After the war television resumed, in June 1946, with the Victory Parade.
Then there was the royal wedding, Prince Philip and Princess Elizabeth.
The next thing was that television up to that point had all been in
London. So we had to go out into the provinces. The Midlands came in 1949.
In 1950 we were able to do a programme from Calais, which was quite a big
technical achievement then. In 1950 we started Children's Television on a
daily basis. In 1951 we had Manchester, 1952 we had Scotland, then came
Wales and the West Country, and in 1953 television was given an enormous
boost by the Coronation. In 1954 another great high spot was Eurovision,
which gave us eight countries. Of course, it is more now but it was
important then. In 1955 we were doing colour tests.
We had not, until 1938, brought Sundays in. We had that one day off. Then
came the great battle with Broadcasting House: what would the programmes
be on Sundays? Broadcasting House was quite adamant that it should be what
they did on Sundays, which was a bit of Palm Court, a bit of religion, and
I take credit for having fought a very hard fight to say that it should be
drama. For years this was established and it was known as the Sunday Night
Play and the Sunday Night Play has not really been licked today. It is
still what you need and in those days we repeated it on Thursday.
What do you think of the standard of television now?
I think it is extremely good. I do not think it is light weight. I
think that when anything really important comes up, such as the death of a
President or the astronauts, all hands go to the helm in all countries and
the artistic standards are really very good.
What did people in the BBC feel when ITV was founded?
They did not like it.

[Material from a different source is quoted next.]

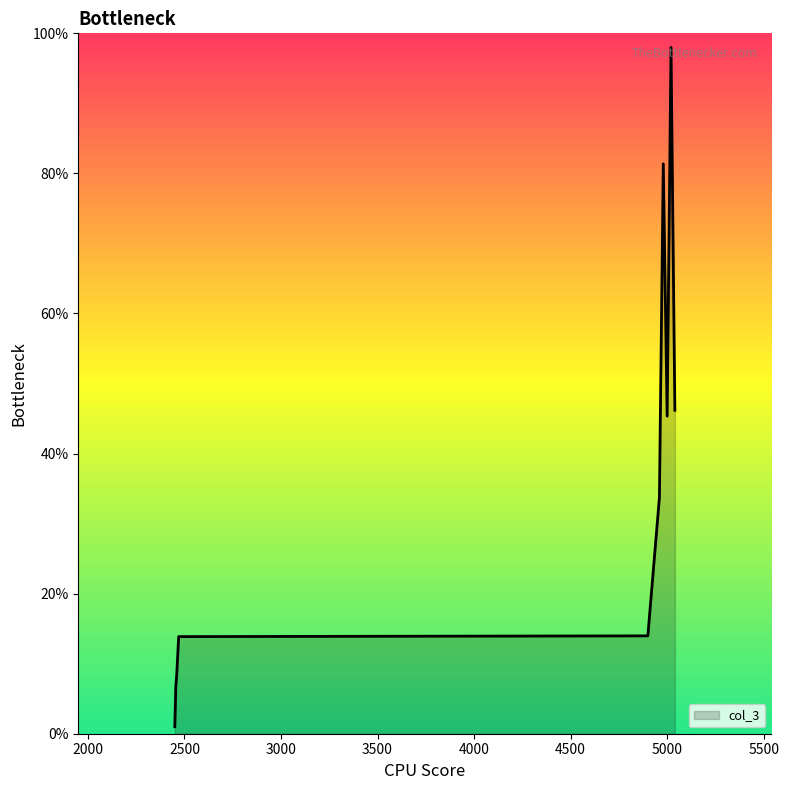

What is the greatest value displayed?

98.0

They could see that a lot of their staff was going
to go. Those of us who had, shall we say, good reputations had splendid
offers made to us. Some went, and I think the exodus was a very good
thing: it enabled the BBC to take on new people, and it gave the trained
people a chance. The competition was certainly extremely good for the BBC
and I personally decided to stay with the BBC because it was the kind of
organization I liked. It suited me very well. But I think that it was a
tremendously good thing all round, and anybody who said that it would
dilute talent is talking absolute nonsense.